Dans sa mise en œuvre, deux hypothèses sont envisageables :

- Si la mesure intervient avant la condamnation, les actes visés ne peuvent plus donner lieu à une sanction, l’amnistie empêche ou éteint l’action publique à l’égard de ces actes. Ainsi, le procureur n’est plus autorisé à engager des poursuites, le juge d’instruction n’est plus habilité à continuer son enquête.

- Si la mesure est prise après la condamnation, les sanctions prononcées sont rétroactivement anéanties au point qu’elles sont censées n’avoir jamais existé. Le condamné détenu sera automatiquement libéré, l’amende qu’il aurait versée doit lui être restituée. Ainsi, la sanction, effacée, ne doit plus figurer dans son casier judiciaire.

Messieurs Khalifa SALL et Karim WADE sont dans cette dernière situation. Le premier a été condamné à une peine d’emprisonnement de cinq (05) ans ferme assortie d’une amende de cinq (05) millions F CFA sans dommages et intérêts. Quant au second, il l’a été de six (06) ans de prison ferme et d’une amende de cent trente-huit (138) milliards F CFA.

Avec ces sanctions, ils perdent leur éligibilité conformément aux dispositions du code électoral, même s’ils ont bénéficié du « pardon présidentiel » à travers une grâce. C’est pour cela, que d’aucuns pensent que l’amnistie serait une voie indiquée pour les réhabiliter afin qu’ils puissent dignement mener des actions sur le terrain politique en participant à des élections.

Toutefois, voter une loi d’amnistie en visant des délits économiques pour lesquels ils ont été condamnés manquerait de pertinence. En général, la mesure vise des crimes politiques, comme on peut le constater avec les lois d’amnistie de 1990 (crise casamançaise) et de 2005 (troubles post-électoraux de 1993). A cela, il convient d’ajouter que les décisions rendues à leur endroit ont été « écornées » par le comité des droits de l’homme de l’ONU et la cour de justice de la CEDEAO.

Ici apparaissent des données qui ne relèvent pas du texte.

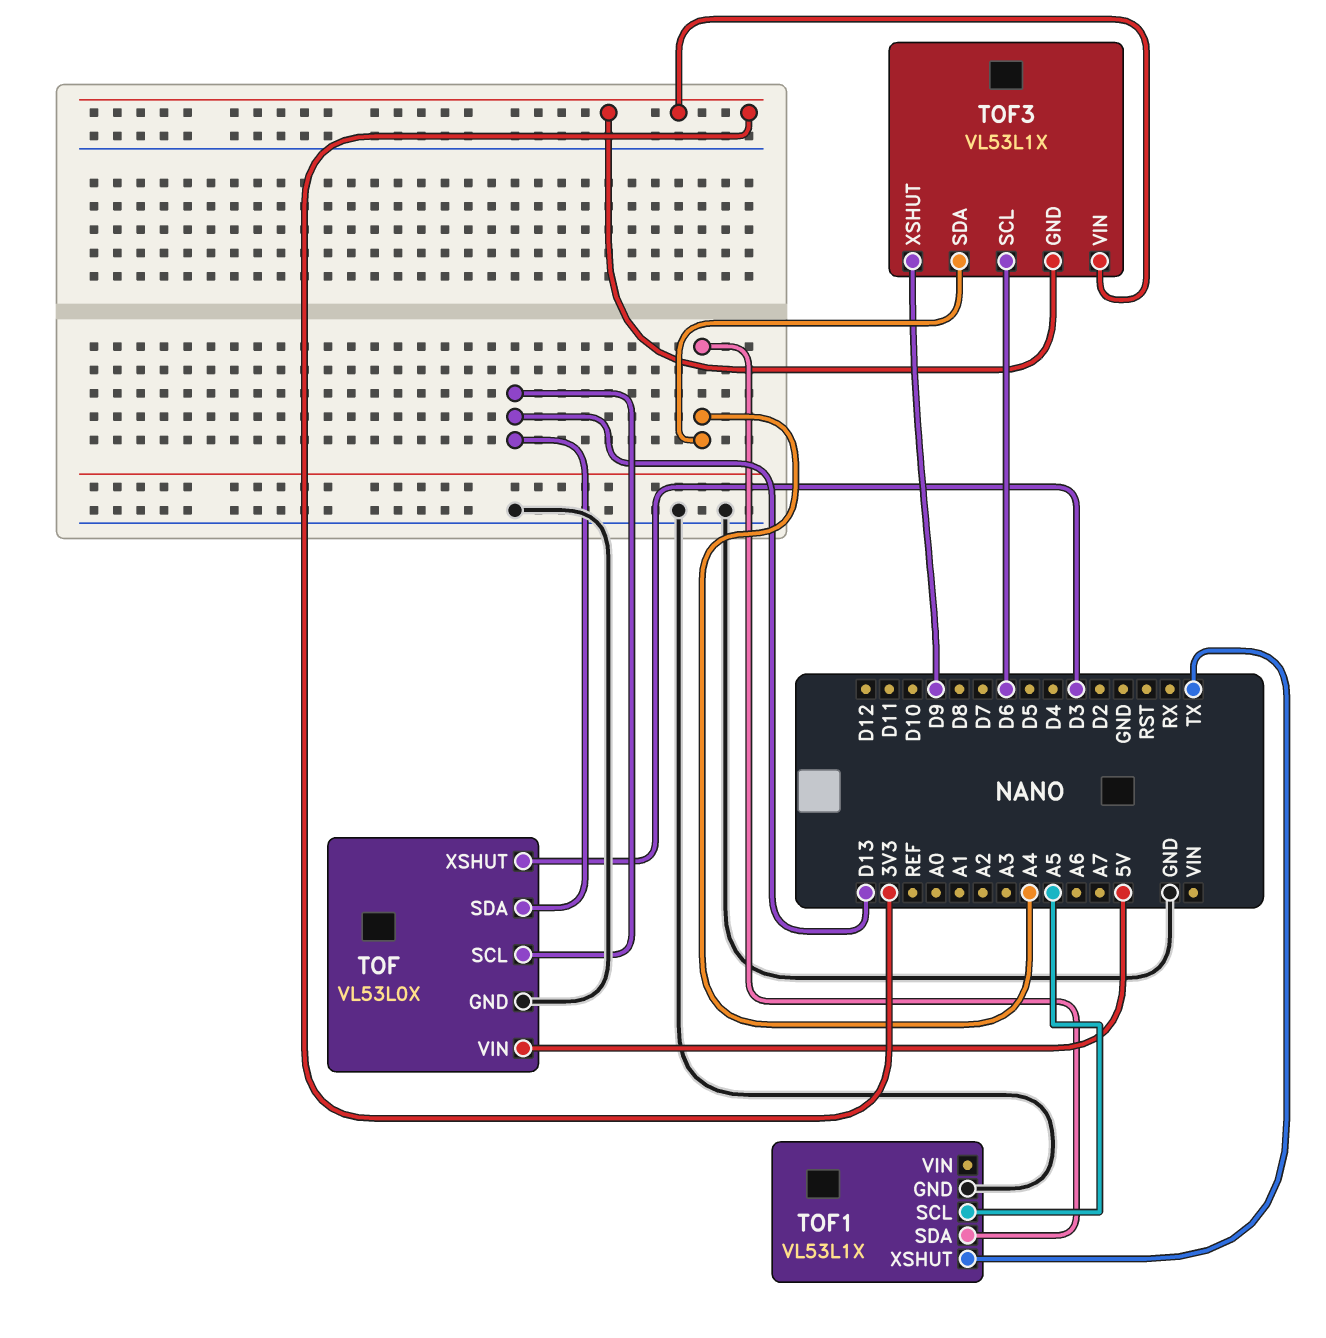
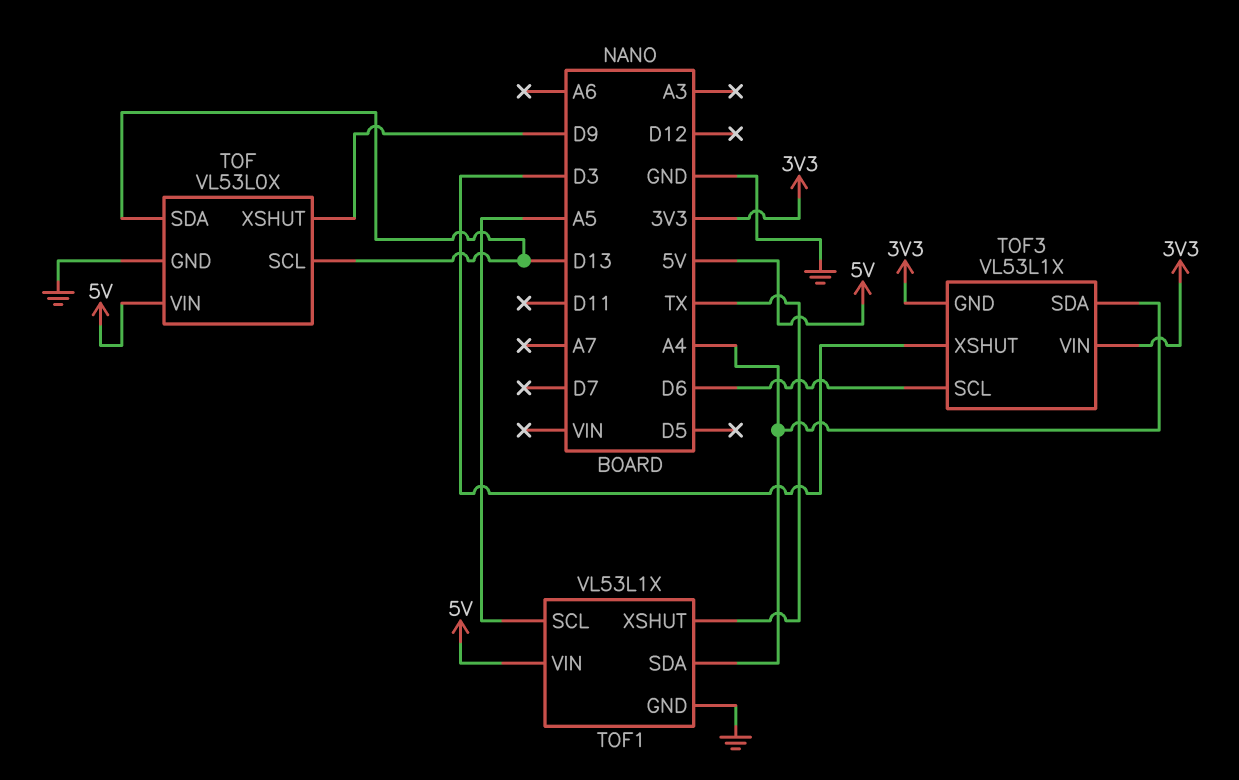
TOF pin XSHUT: D3 -> D9
TOF1 pin VIN: none -> 5V
TOF3 pin XSHUT: D9 -> D3

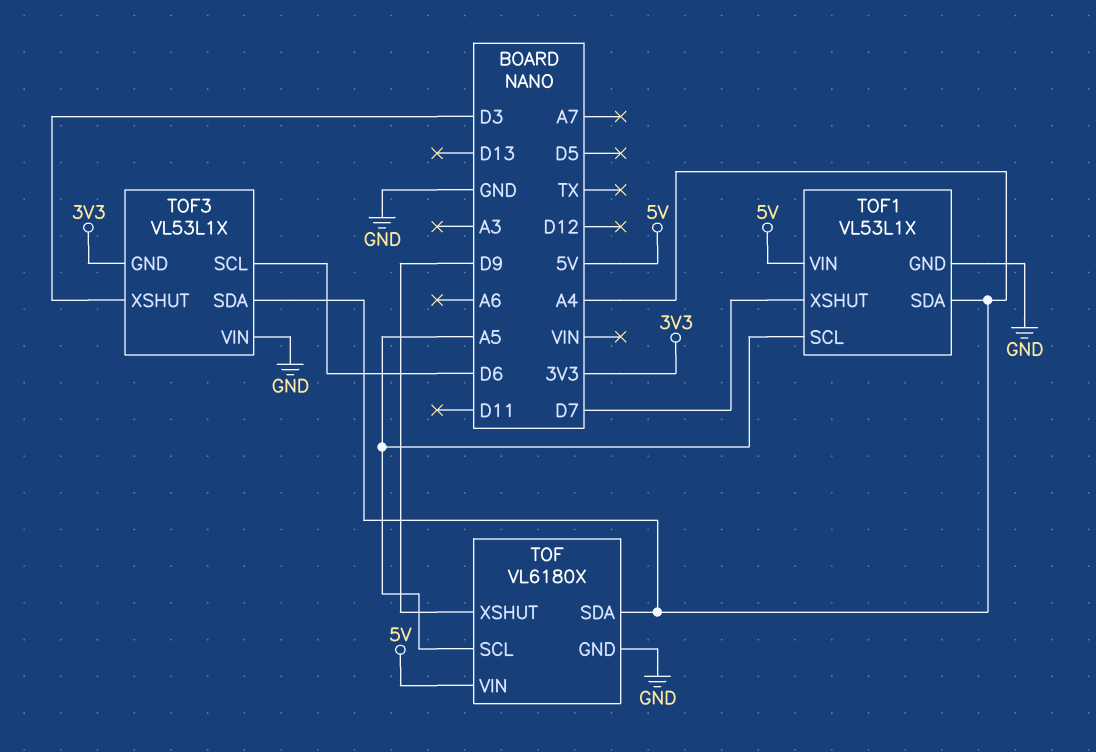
TOF: VL53L0X -> VL6180X
TOF pin SCL: D13 -> A5
TOF pin SDA: D13 -> A4
TOF1 pin XSHUT: TX -> D7
TOF3 pin VIN: 3V3 -> GND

Je me plais à rappeler que dans son principe, l’amnistie est une mesure circonstancielle et exceptionnelle qui permet de jeter le voile sur des écorchures afin de contribuer à la restauration d’une certaine cohésion sociale. Lorsqu’elle est banalisée par un usage récurrent aux relents politiciens, elle peut conduire à un affadissement de la pratique qui n’est plus réservée aux grandes crises civiles.

Notre pays a plutôt besoin d’un jeu politique sain dans lequel les opposants sont libres de produire des idées pouvant participer à son développement économique et social au lieu d’être « réduits jusqu’à leur simple expression ».